U.S. Army First Lieutenant Kirsten Griest (C) and fellow soldiers train for combat at Fort Benning, Georgia, Apr. 20, 2015. Reuters

Veterans Day, formerly known as Armistice Day, traces its origins back to World War I. Though the war officially ended Jun. 28, 1919 with the signing of the Treaty of Versaille, fighting actually stopped months before, on Nov. 11, 1918 when Germany and the Allied forces declared an armistice, or a truce. From that moment on, Nov. 11 became a day to recognize those serving in the armed forces. This Friday, the nation will honor veterans both living and dead on its 78th official Veterans Day.

Congress passed a resolution in 1929 designating Nov. 11 as a day to commemorate the end of the World War I. "Whereas it is fitting that the recurring anniversary of this date should be commemorated with thanksgiving and prayer and exercises designed to perpetuate peace through goodwill and mutual understanding between nations," the resolution stated.

Armistice Day didn't become an official holiday, however, until more than 20 years after World War I ended, when it was declared a federal holiday in 1938. In 1958, President Dwight D. Eisenhower changed the name of the holiday to Veterans Day.

"In order to insure proper and widespread observance of this anniversary, all veterans, all veterans' organizations and the entire citizenry will wish to join hands in the common purpose," Eisenhower's proclamation read.

The word veteran refers to any person who has served or is currently serving in the armed forces. As of 2014, there were 19.3 million veterans in the United States, 1.6 million of whom were females and seven million of whom had served in the Vietnam War.

Not to be confused with Memorial Day, Veterans Day is a day to recognize the service of both the living and the dead who served in the nation's armed forces. Memorial Day is set aside to commemorate only those veterans who lost their lives.

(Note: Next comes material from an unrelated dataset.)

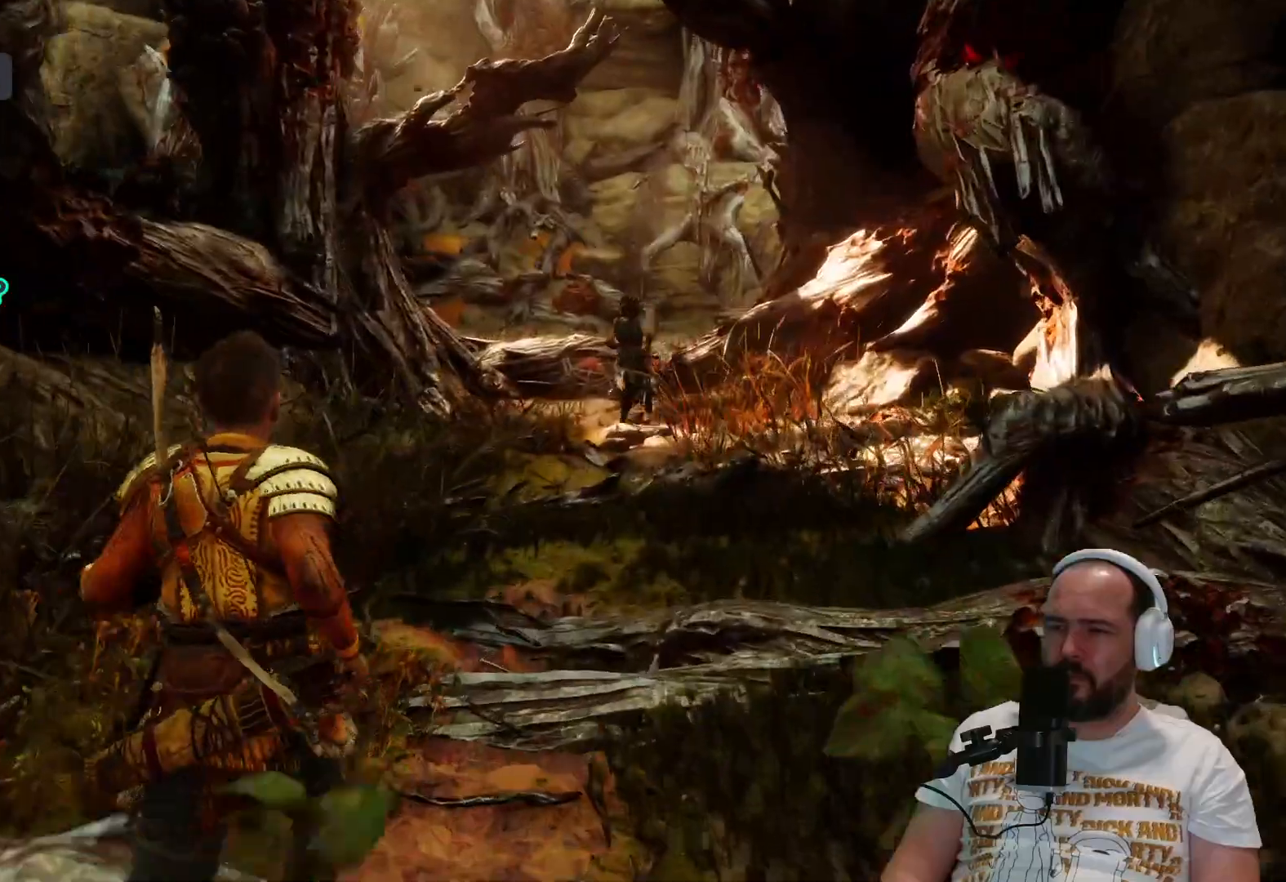
{"buttons": [], "left_stick": "up", "right_stick": "center", "events": []}
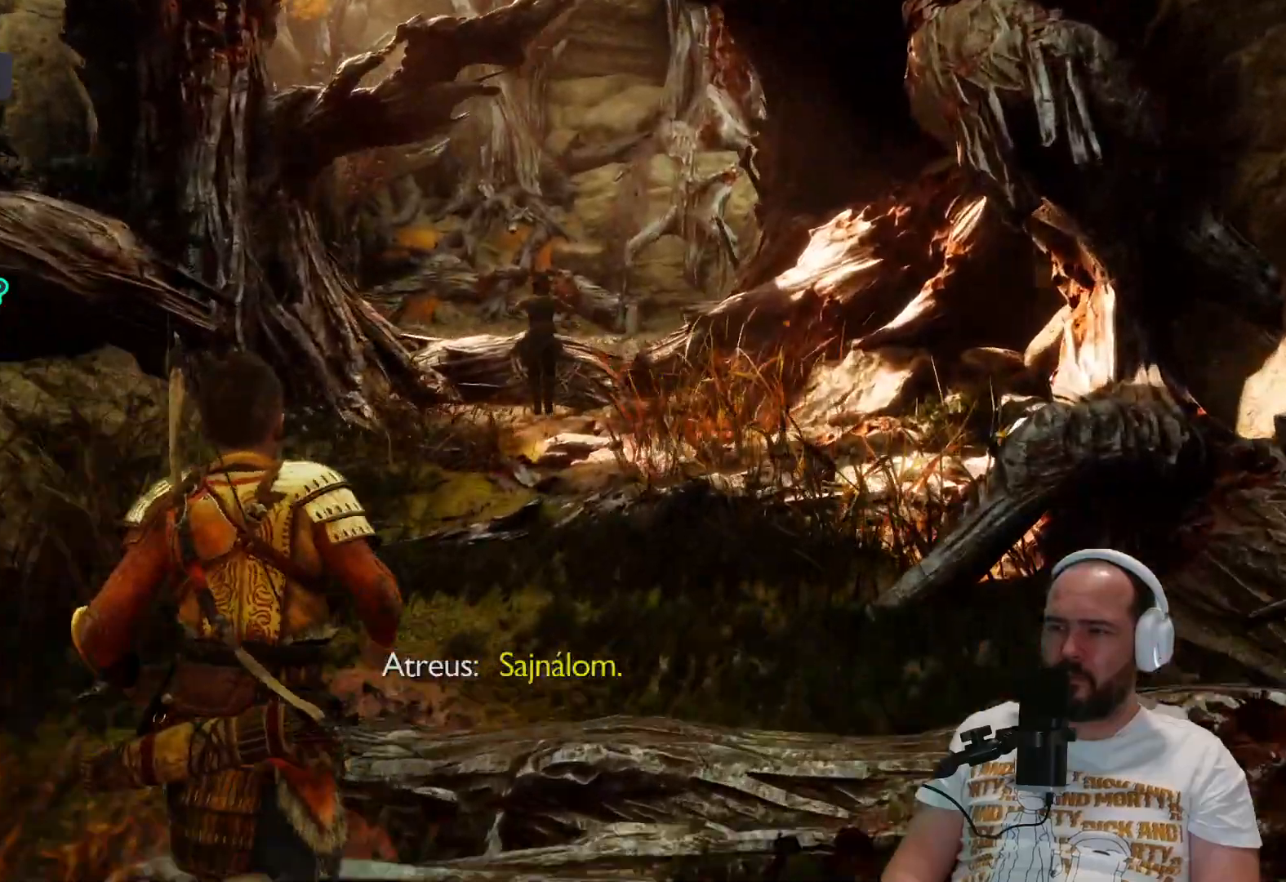
{"buttons": [], "left_stick": "up", "right_stick": "center", "events": []}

There are various ways to show support for veterans Friday. We Honor Veterans, a national group that cares for those who served, encourages people to first and foremost set time aside to spend with a veteran so he or she can share their story. Attending a Veterans Day event, visiting the grave of a service member and hanging a flag outside your home are also good ways to commemorate those who have served. The Veterans History Project, a program aimed at telling veterans' stories, urges anybody to participate by interviewing a veteran, sharing their own story or donating a veteran's collection of items.